James Nisbet's Church Pulpit Commentary
1 Corinthians 11:10
THE FEMALE HEAD-DRESS
‘Power on her head because of the angels.’
The little section of the First Epistle to the Corinthians in which St. Paul deals with the question of the retention or disuse of the female head-dress in the public assemblies of Christian worship, is eminently characteristic of his style and method. It appears that in the Church at Corinth some women had occasioned scandal by dispensing with the pephlum, or shawl, with which, from time immemorial, Grecian females had covered their heads on public occasions. Doubtless these Christian women wished to assert the principle of their emancipation from that vulgar tyranny over the weaker sex which made the ordinary Greek woman a mere ‘dwarf of the gynæceum’; doubtless they wished to illustrate, in the most public manner, that they were now the children of a kingdom in which ‘there is neither Jew nor Greek, there is neither bond nor free, there is neither male nor female, but all are one in Christ Jesus’ (Galatians 3:28). But of the manner of asserting their purely spiritual and ideal truth, the Apostle wholly disapproved.
I. St. Paul abhorred all intrusive self-assertion, all scandal-causing appearance of evil, all unseemly violation of reasonable custom. He knew well that Christianity had not been preached with any view to the violent and revolutionary overthrow of existing customs. He did not wish its Divine and universal principles to be degraded into an excuse for political outbreaks or social fanaticism. It was true that in the Jewish synagogue women worshipped with their heads uncovered; but if there were any converted Jewesses who wished to transfer that custom into the Christian places of worship, they had wholly failed to see that there was no parallel between the cases, since in the synagogue the women worshipped apart from the men, behind a secluding lattice. St. Paul therefore decides that, as regards women, the Greek custom, and not the Jewish, ought to prevail, and indeed the spirit of the Greek and of the Jewish customs were in this matter identical. And singularly enough he decides for the Greek custom in the case of men as well as women. Among the Jews to this day, as in all Oriental countries, a man covers his head with the tallith—a veil with four tassels—when he is in the act of prayer. St. Paul could never have been accustomed to any other mode of worship until his conversion to Christianity. Yet so completely had his views and habits been altered by Christ’s revelation, that he now declares that a man covering his head in worship dishonours his own head, and thereby dishonours Christ Who is his spiritual and eternal Head.

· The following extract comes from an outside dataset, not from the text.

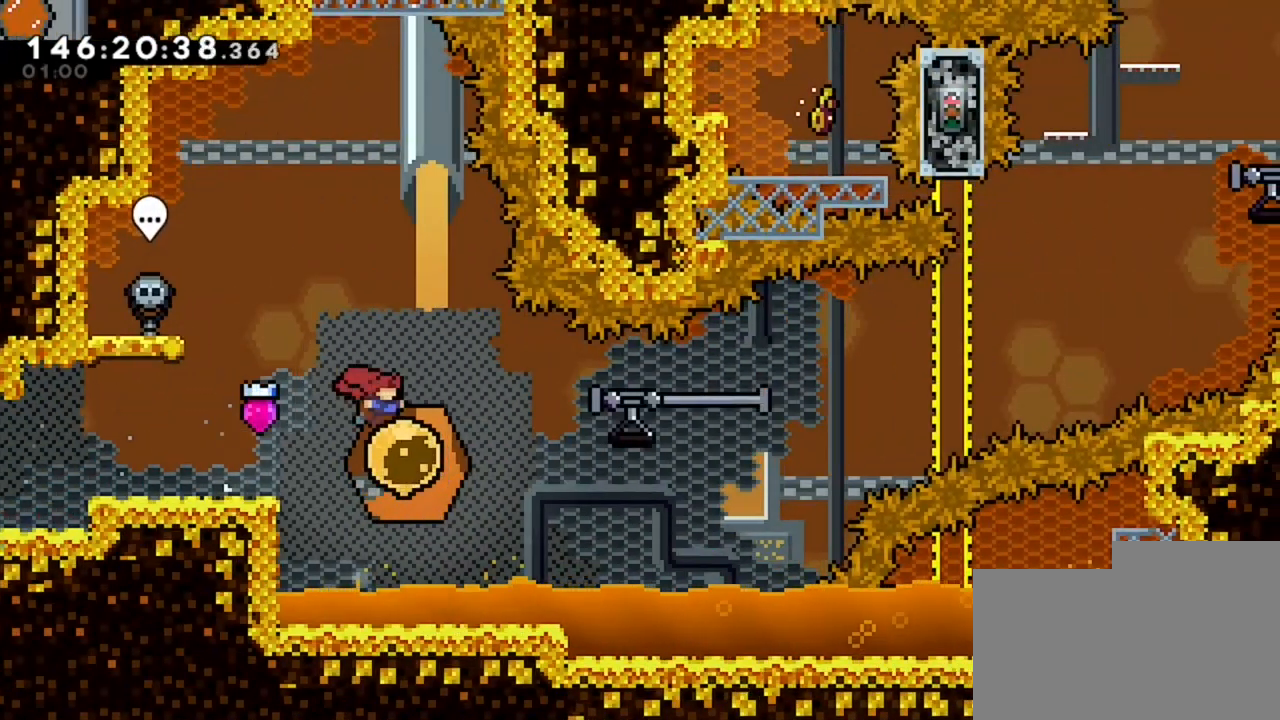
{"keys": ["d"], "events": []}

II. But he is not content to rest this decision on his own mere dictum.—As it was the custom of his life to refer even the minutest duties to the loftiest principles, so it was the habit of his mind to settle even the most trivial matters of controversy by a reference to eternal spiritual truths. He therefore rests his decision on two grounds—an appeal to instinctive and natural feeling, and a statement of the Divine law respecting the relation of the sexes to one another and to God. He asks the Corinthians whether they do not feel at once, whether nature itself does not teach them, that long hair is unsuitable, even disgraceful, to man, a mark of dandyism, effeminacy, and sloth; and that, on the other hand, the long soft tresses of a woman are her natural ornament and glory, so that every one would feel it to be a mark of infamy who saw a woman shorn or shaven? And he traces this instinctive feeling to the great revealed truth that woman occupies towards man a position analogous to that which man occupies towards God. Man was created first, then woman; woman for the man, not man for the woman; man to be the image and glory of God, woman to be the glory of the man. Both of them indeed are one in the Lord, but still in due subordination; seeing that man is the head of the woman, as Christ is the head of man, and God is the head of Christ. Thus we see that the region in which the thoughts of the Apostle habitually moved was so lofty, that a question of the use or abandonment of women’s veils leads him to speak at once of the creation of man and the Incarnation of the Son of God. It is in the midst of these high and dignified arguments, which at once remove the question from a detail of petty ritual to one of real religious significance, that St. Paul casually drops the strange and disputed phrase that, since man was not created for the woman, but the woman for the man; the woman ought ‘to have power upon her head because of the angels.’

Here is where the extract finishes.